=== Work item ===
Every line below that holds "ankle" must be copied.

=== Dataset records ===
+===+

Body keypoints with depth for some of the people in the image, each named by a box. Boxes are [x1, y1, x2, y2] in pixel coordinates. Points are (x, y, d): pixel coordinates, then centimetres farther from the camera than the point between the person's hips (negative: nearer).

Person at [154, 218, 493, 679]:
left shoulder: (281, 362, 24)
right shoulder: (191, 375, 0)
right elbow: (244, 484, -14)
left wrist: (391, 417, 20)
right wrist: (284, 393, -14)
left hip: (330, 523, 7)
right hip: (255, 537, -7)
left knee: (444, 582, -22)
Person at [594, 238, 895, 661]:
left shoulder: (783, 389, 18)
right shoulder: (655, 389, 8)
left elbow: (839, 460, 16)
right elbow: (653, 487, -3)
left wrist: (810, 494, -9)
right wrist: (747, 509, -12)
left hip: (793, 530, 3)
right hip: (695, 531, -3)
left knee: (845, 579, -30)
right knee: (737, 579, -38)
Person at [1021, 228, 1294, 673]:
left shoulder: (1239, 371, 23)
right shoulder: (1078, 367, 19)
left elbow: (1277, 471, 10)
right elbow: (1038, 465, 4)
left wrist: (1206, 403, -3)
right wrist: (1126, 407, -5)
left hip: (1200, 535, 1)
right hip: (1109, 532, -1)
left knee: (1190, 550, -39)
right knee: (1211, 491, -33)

+===+

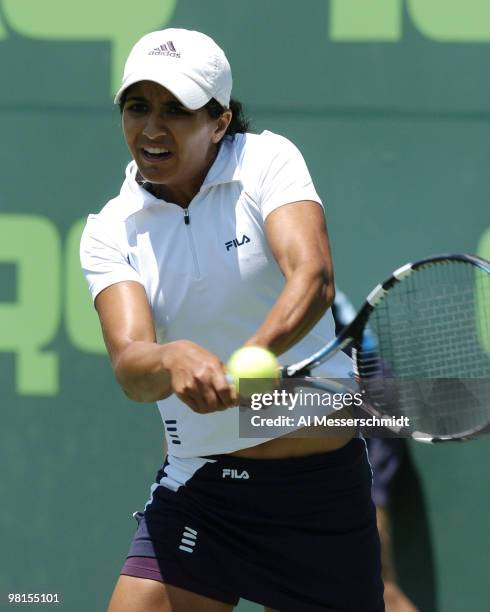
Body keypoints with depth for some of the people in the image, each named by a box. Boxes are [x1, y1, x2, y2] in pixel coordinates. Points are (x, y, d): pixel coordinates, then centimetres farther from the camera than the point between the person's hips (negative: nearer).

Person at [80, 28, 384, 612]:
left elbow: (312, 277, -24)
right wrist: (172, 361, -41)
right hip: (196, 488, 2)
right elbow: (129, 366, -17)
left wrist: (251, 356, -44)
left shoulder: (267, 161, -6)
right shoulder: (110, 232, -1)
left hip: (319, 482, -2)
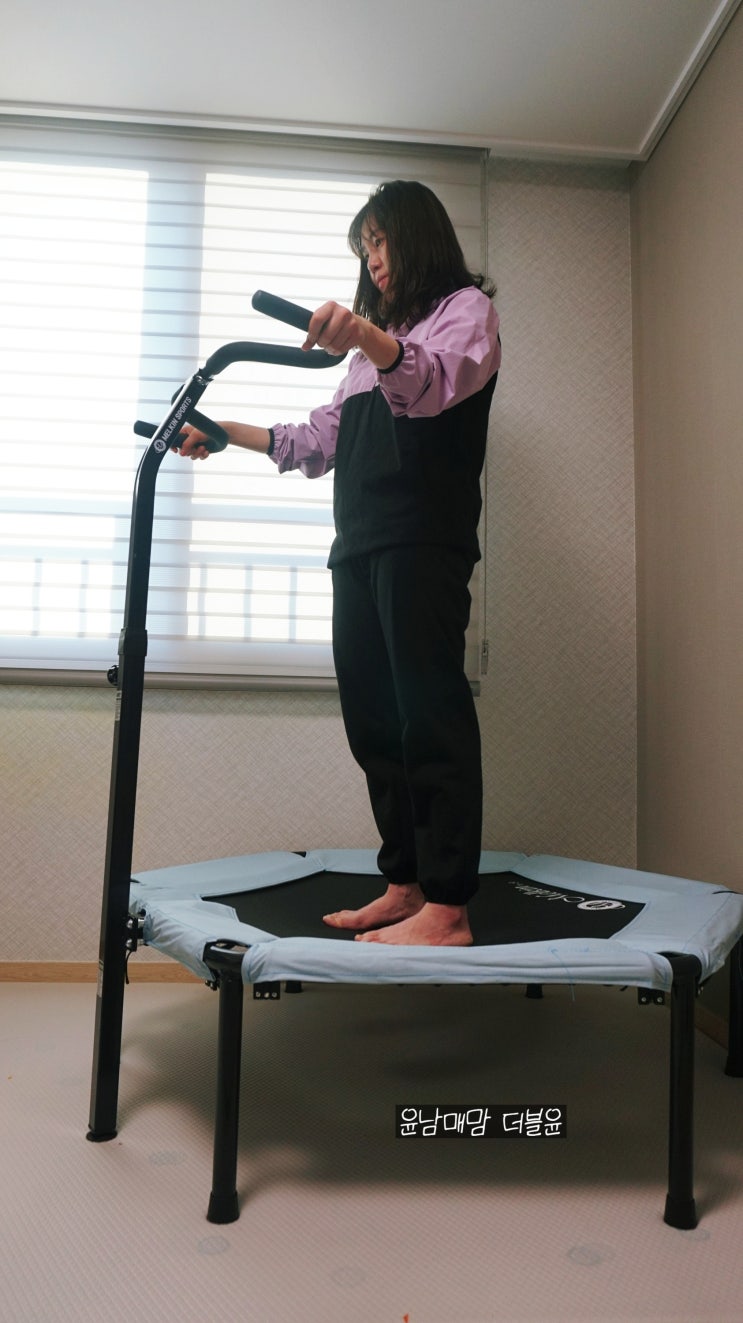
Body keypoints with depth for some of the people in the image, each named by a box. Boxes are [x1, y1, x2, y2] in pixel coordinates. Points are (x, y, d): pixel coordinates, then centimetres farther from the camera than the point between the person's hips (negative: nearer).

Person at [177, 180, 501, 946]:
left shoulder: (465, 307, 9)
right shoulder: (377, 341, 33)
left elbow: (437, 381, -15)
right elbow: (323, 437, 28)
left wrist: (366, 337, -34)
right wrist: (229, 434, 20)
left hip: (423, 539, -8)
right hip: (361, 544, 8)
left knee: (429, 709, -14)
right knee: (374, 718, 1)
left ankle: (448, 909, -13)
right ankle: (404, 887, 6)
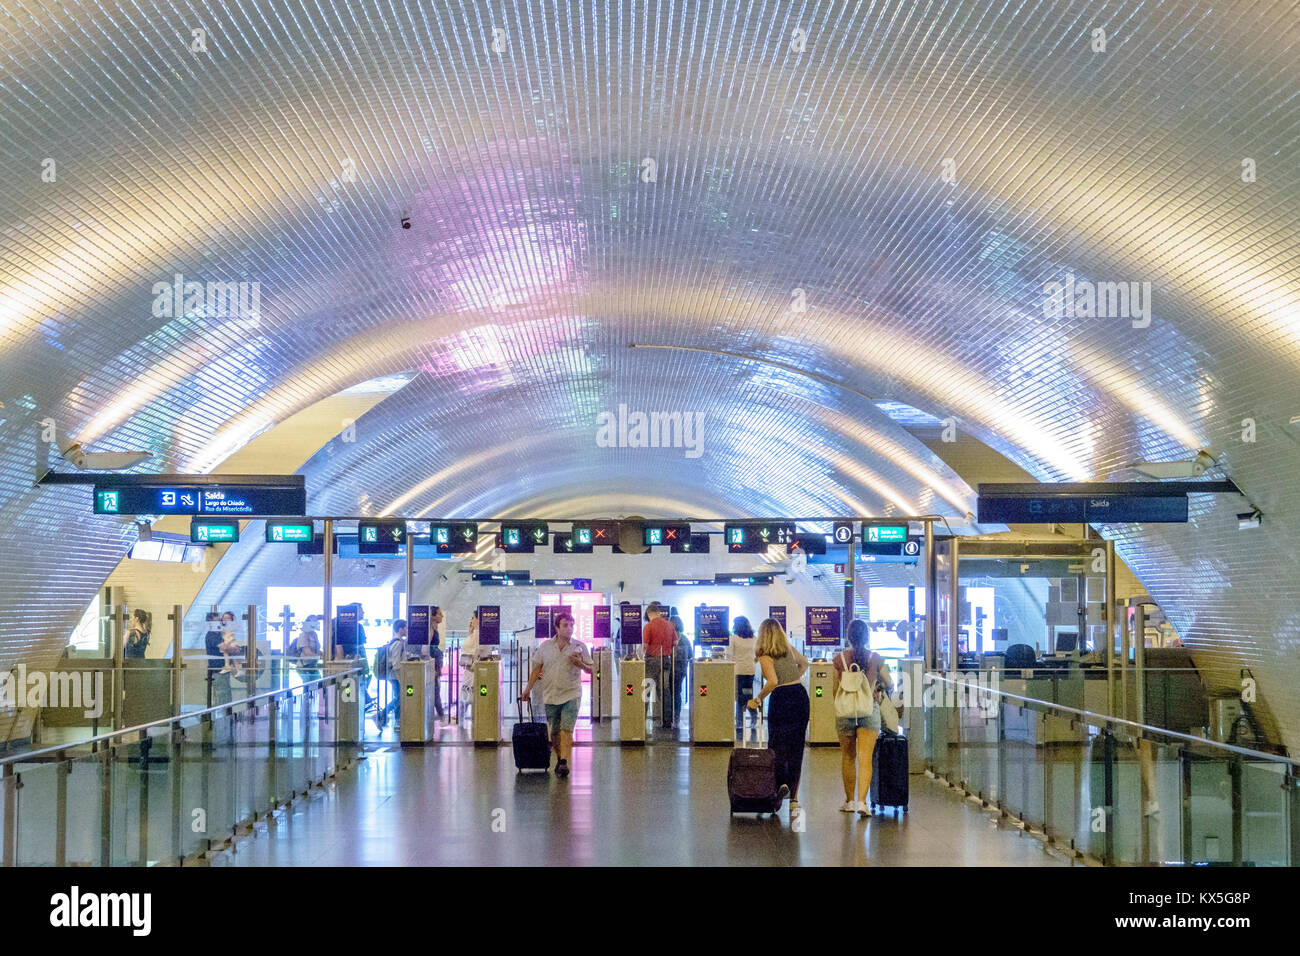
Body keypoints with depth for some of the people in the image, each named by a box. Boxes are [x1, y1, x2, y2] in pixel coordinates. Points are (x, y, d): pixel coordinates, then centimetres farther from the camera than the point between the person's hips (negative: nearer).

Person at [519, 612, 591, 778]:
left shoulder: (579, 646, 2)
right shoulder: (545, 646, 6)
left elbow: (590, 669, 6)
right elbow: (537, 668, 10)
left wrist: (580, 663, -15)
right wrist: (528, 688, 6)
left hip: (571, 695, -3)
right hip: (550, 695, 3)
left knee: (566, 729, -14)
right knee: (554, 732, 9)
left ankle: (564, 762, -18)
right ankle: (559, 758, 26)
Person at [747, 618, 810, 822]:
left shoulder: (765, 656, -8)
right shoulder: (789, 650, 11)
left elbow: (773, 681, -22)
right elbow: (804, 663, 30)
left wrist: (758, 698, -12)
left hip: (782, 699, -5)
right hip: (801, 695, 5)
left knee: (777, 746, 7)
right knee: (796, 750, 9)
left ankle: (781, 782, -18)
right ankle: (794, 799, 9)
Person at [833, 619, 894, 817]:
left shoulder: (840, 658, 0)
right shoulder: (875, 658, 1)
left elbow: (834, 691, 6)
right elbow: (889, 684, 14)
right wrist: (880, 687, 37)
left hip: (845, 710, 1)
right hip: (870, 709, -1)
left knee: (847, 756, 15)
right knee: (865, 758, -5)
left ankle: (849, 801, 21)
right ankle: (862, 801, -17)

+===+

=== Output below ===
left ankle: (448, 909, -13)
right ankle: (404, 887, 6)
left ankle: (564, 762, -18)
right ankle: (559, 758, 26)
left ankle: (781, 782, -18)
right ankle: (794, 799, 9)
left ankle: (849, 801, 21)
right ankle: (862, 801, -17)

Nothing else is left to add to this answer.